I’ve always loved learning about the antichrists in the Book of Mormon, and especially Korihor in Alma 30. I think it’s one of the most relevant parts to today’s world. There are many antichrists out there and it’s often so very hard to pick out their arguments and realize just how poisonous they are. They sound so appealing to the natural man! As I was reading through Alma 30 this week I discovered some additional insights on how to distinguish good from evil and know whether an antichrist should be believed.
More than anything I came to realize that many antichrists appeal to our better side and ask us to believe in things like “love” and “tolerance” - I don’t think I need to give latter-day examples. Korihor does something similar.

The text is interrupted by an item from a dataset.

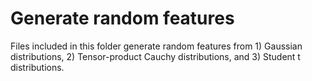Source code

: # Generate random features

Files included in this folder generate random features from 1) Gaussian distributions, 2) Tensor-product Cauchy distributions, and 3) Student t distributions.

He says in verses 23 and 24:
...I do not teach the foolish traditions of your fathers, and because I do not teach this people to bind themselves down under the foolish ordinances and performances which are laid down by ancient priests, to usurp power and authority over them, to keep them in ignorance, that they may not lift up their heads, but be brought down according to thy words.
24 Ye say that this people is a free people. Behold, I say they are in bondage.
See what he does there? He sides with the people and popularity. It certainly sounds appealing. But the trick here is what is actually lacking, and it’s something that can help us spot antichrist arguments. In reality, Korihor lacks charity. He himself may even think he does it out of “love,” but that’s not how true love works. Charity is described in Moroni 7:45 as being patient and benevolent and kind. I don’t think Korihor had any of those attributes. Rather, he was motivated by pride.